Pourtant, et c’est assez surprenant, en même temps qu’elle divise la société en deux, la psychologie des masses de Le Bon ne fait aucune distinction entre les individus en fonction de leur statut matériel et intellectuel lorsqu’ils sont en foule. En d’autres termes, Le Bon, en érigeant une barrière entre les masses et les élites nie simultanément les atouts de la pensée sociale et le potentiel d’action du sujet. Ce point a été l’objet particulier de la critique de chercheurs tels que Moscovici, Rouquette ou encore Barrows.


On peut avancer que Le Bon cède à la tentation de trop exprimer sa personnalité et ses intérêts individuels, manifestant une propension suspecte à défendre les avantages de sa classe sociale contre ceux des « foules populaires ». Il fait, par exemple, montre d’une hostilité farouche à l’extension de l’enseignement général, souhaitant au contraire celle de l’enseignement professionnel, le seul adapté, selon lui, aux destinées du prolétariat pour lequel il refuse toute possibilité de promotion sociale.

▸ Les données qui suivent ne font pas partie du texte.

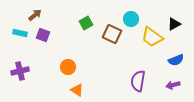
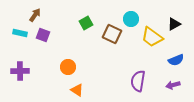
brown arrow: rotated 16 degrees counterclockwise
purple cross: rotated 12 degrees clockwise
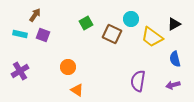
cyan rectangle: moved 1 px down
blue semicircle: moved 1 px left, 1 px up; rotated 98 degrees clockwise
purple cross: rotated 30 degrees counterclockwise
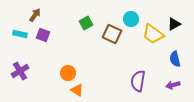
yellow trapezoid: moved 1 px right, 3 px up
orange circle: moved 6 px down
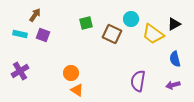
green square: rotated 16 degrees clockwise
orange circle: moved 3 px right
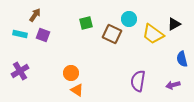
cyan circle: moved 2 px left
blue semicircle: moved 7 px right
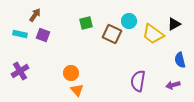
cyan circle: moved 2 px down
blue semicircle: moved 2 px left, 1 px down
orange triangle: rotated 16 degrees clockwise
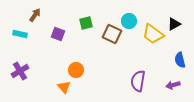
purple square: moved 15 px right, 1 px up
orange circle: moved 5 px right, 3 px up
orange triangle: moved 13 px left, 3 px up
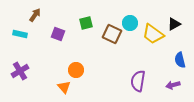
cyan circle: moved 1 px right, 2 px down
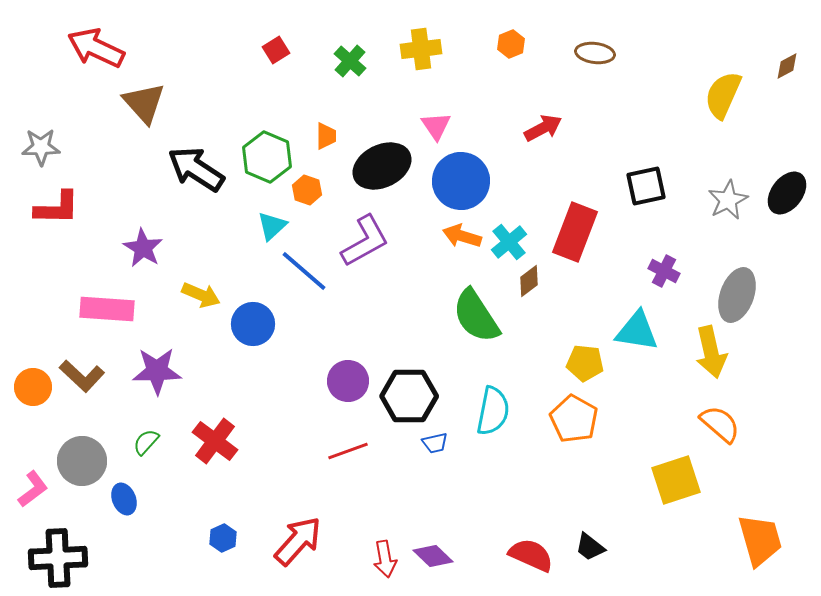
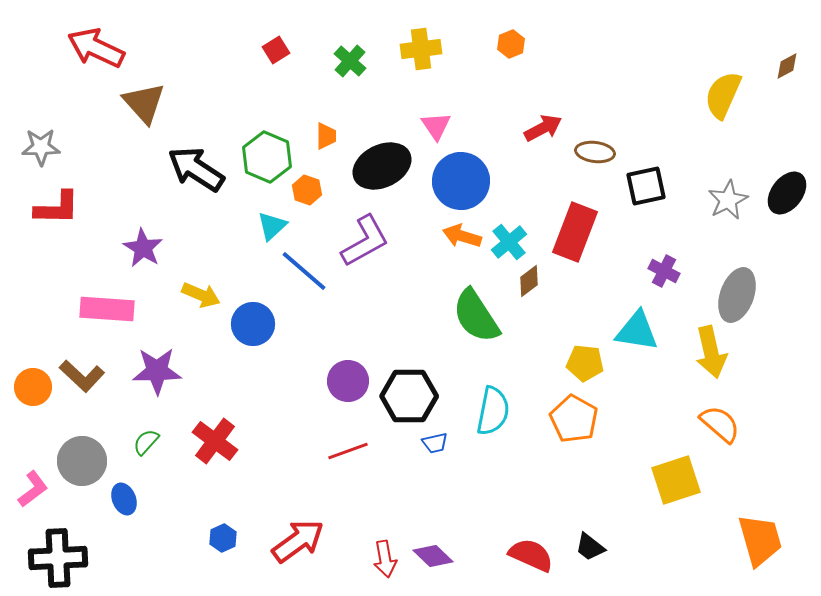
brown ellipse at (595, 53): moved 99 px down
red arrow at (298, 541): rotated 12 degrees clockwise
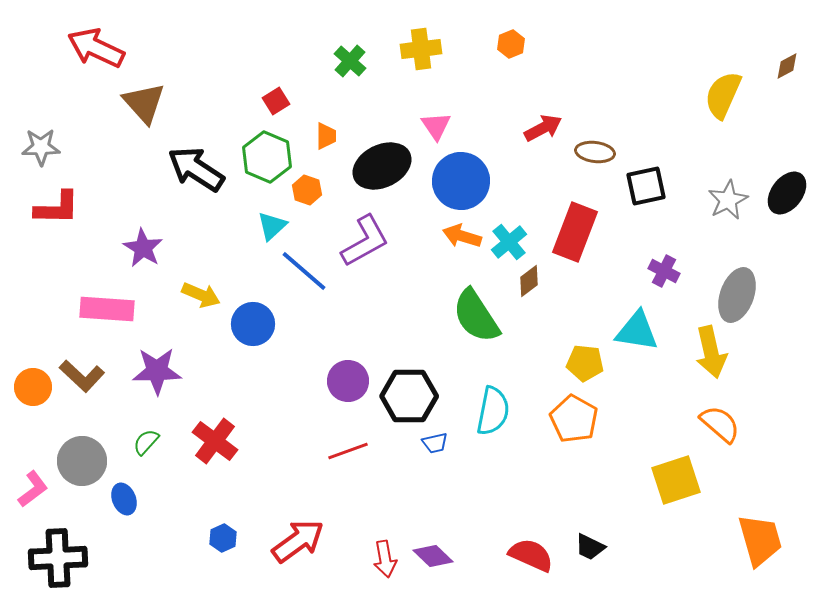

Le travail de Le Bon repose, en outre, sur un présupposé susceptible d’être contesté : selon lui, l’individu est « détérioré » par le groupe ; il y aurait donc des individus d’abord, puis des groupes où ces individus se rencontreraient et seraient dégradés. Or on peut supposer, avec Durkheim par exemple, que c’est d’abord le groupe qui existe et non pas l’individu, et que le groupe forme celui-ci par le processus de la socialisation et de l’éducation, au lieu de le déformer systématiquement comme le laisse entendre Le Bon. On peut donc dénoncer ici les travers d’une vision individualiste et élitiste de Le Bon face à la collectivité.


Cela dit c’est peut être avec l’un des contemporains et inspirateurs de Le Bon qu’on trouve la meilleure mise en lumière des limites de la psychologie des foules. Gabriel Tarde, juge d’instruction et criminologue de son état, s’est interrogé sur la pertinence du concept de foule pour caractériser la multitude contemporaine. Il a ainsi proposé la notion de « public », vu comme une autre façon d’être nombreux ou, autrement dit, comme le fait d’être avec d’autres sans le savoir ni le voir. Le développement de la presse à la fin du 19e et au début du 20e siècle concomitant des progrès de l’alphabétisation et de la publicité, a conduit à l’apparition d’un lectorat. Or, selon Tarde, le lecteur ne se situe pas dans la sphère publique mais dans l’espace privé. Par là, le public devient une forme de multitude plus importante que la foule : c’est la façon dominante d’être nombreux. Le lectorat, comme la télévision aujourd’hui, est par définition la vraie multitude : une foule rassemblée est limitée physiquement alors qu’un public n’est ni exclusif ni géographiquement localisé. Avec le développement de CNN on prétend d’ailleurs désormais toucher un public mondial. De plus, si la foule offre une sorte d’ivresse synonyme de l’affaiblissement de la raison, le public est une multitude froide et certainement plus apaisée : d’une part parce que les corps ne sont pas entraînés par la foule ; d’autre part parce que l’on peut être membre de plusieurs publics à la fois.